After finding the line with "3: (15, 50)" in the data below, set down exactly each line through the one with "21: (216, 7)", inclusive, and stop there.

RECORDS SHOWN
========================================================================

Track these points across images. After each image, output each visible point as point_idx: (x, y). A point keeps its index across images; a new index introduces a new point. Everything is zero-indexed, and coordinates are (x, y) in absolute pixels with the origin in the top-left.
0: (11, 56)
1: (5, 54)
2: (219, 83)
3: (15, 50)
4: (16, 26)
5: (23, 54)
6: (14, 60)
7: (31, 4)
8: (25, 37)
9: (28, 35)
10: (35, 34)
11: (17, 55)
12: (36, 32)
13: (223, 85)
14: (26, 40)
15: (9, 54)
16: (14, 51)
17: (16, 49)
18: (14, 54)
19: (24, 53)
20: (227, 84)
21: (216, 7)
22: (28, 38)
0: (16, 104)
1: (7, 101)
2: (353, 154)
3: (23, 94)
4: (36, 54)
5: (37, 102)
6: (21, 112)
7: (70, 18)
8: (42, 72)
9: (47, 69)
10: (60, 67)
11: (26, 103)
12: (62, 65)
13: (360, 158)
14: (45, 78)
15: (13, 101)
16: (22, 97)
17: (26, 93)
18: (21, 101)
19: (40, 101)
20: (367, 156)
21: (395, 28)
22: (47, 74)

========================================================================

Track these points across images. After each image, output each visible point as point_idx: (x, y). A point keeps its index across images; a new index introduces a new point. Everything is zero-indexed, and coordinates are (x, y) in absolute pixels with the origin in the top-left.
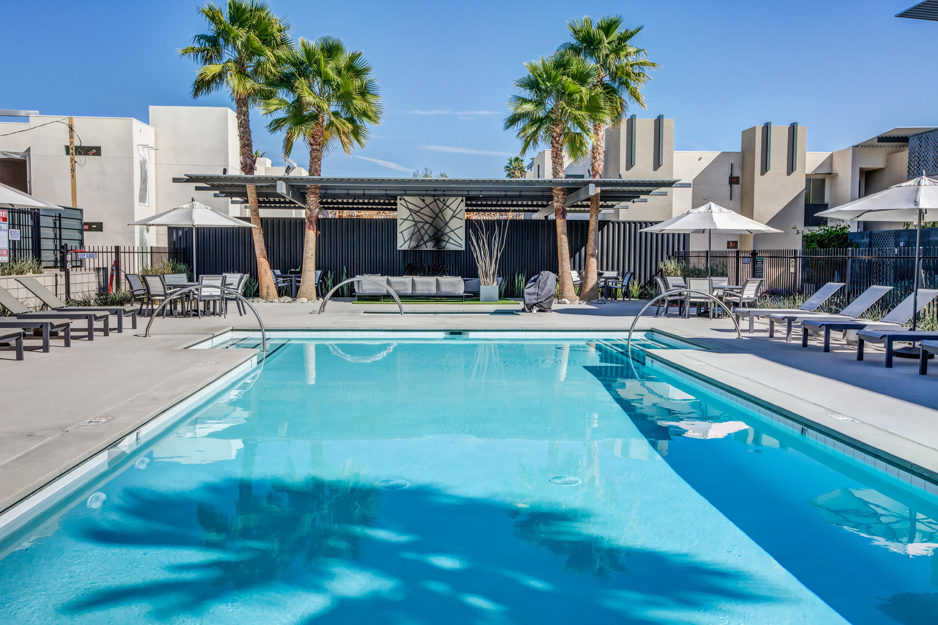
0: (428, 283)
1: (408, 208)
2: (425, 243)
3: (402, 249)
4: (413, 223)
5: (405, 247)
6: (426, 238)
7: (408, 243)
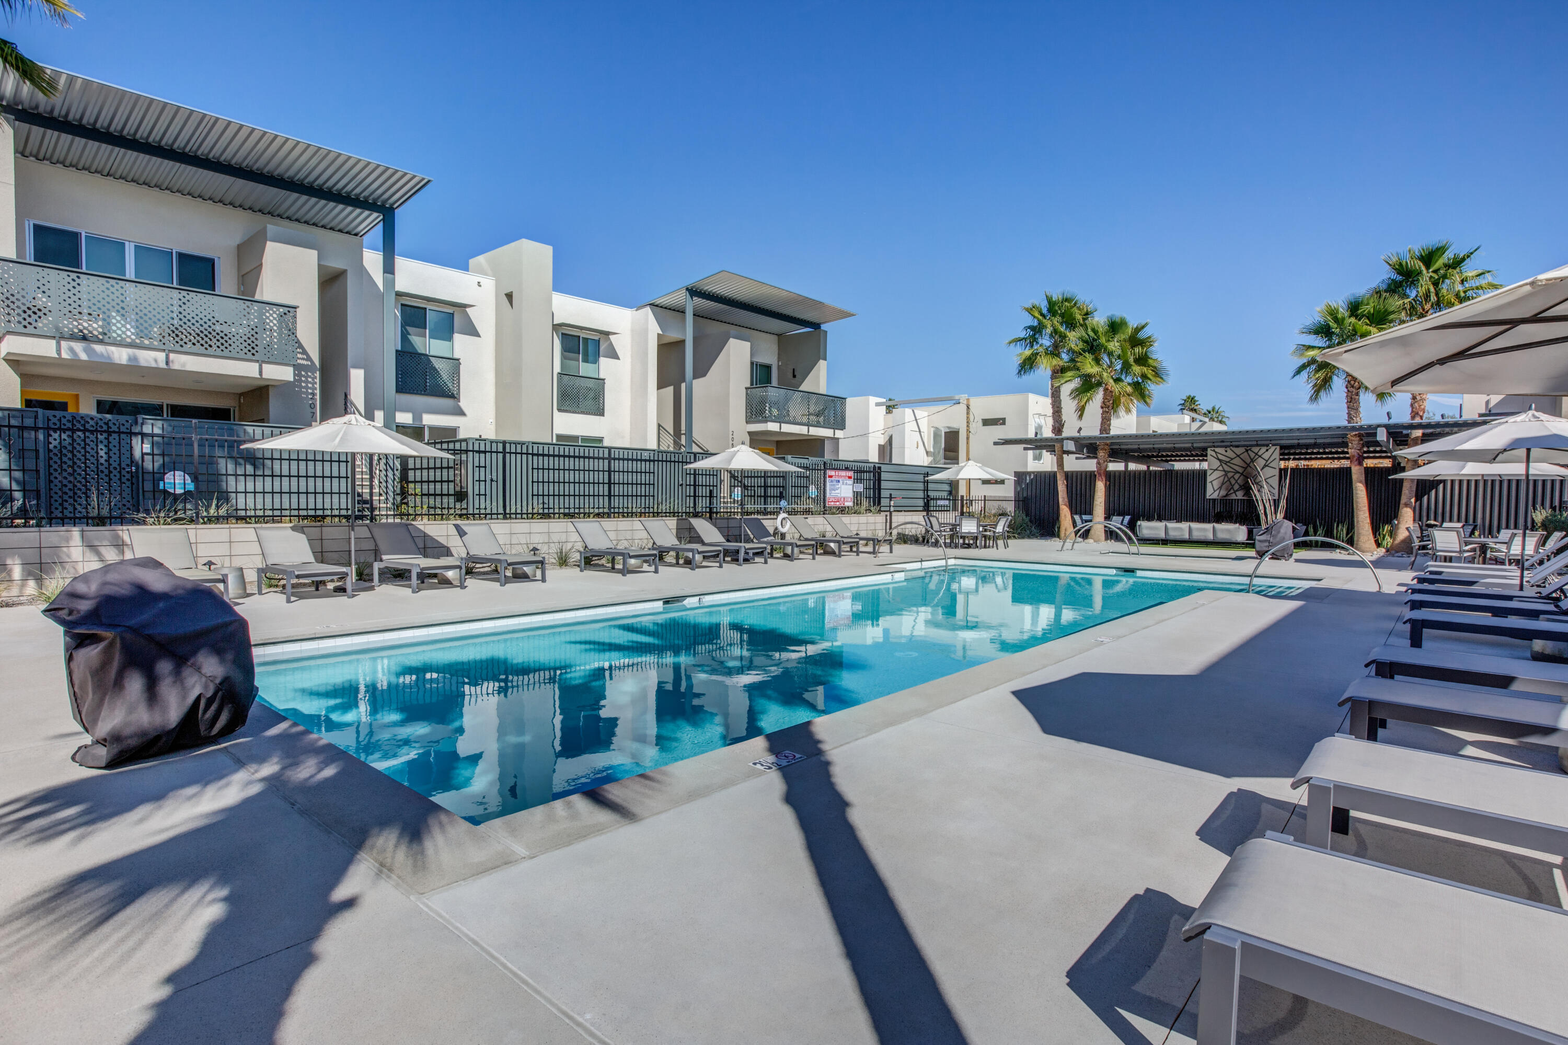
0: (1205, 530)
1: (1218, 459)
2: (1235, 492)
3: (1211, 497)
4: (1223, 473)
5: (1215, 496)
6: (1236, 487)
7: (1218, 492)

========================================================================

ANSWER SPACE
3: (15, 50)
4: (16, 26)
5: (23, 54)
6: (14, 60)
7: (31, 4)
8: (25, 37)
9: (28, 35)
10: (35, 34)
11: (17, 55)
12: (36, 32)
13: (223, 85)
14: (26, 40)
15: (9, 54)
16: (14, 51)
17: (16, 49)
18: (14, 54)
19: (24, 53)
20: (227, 84)
21: (216, 7)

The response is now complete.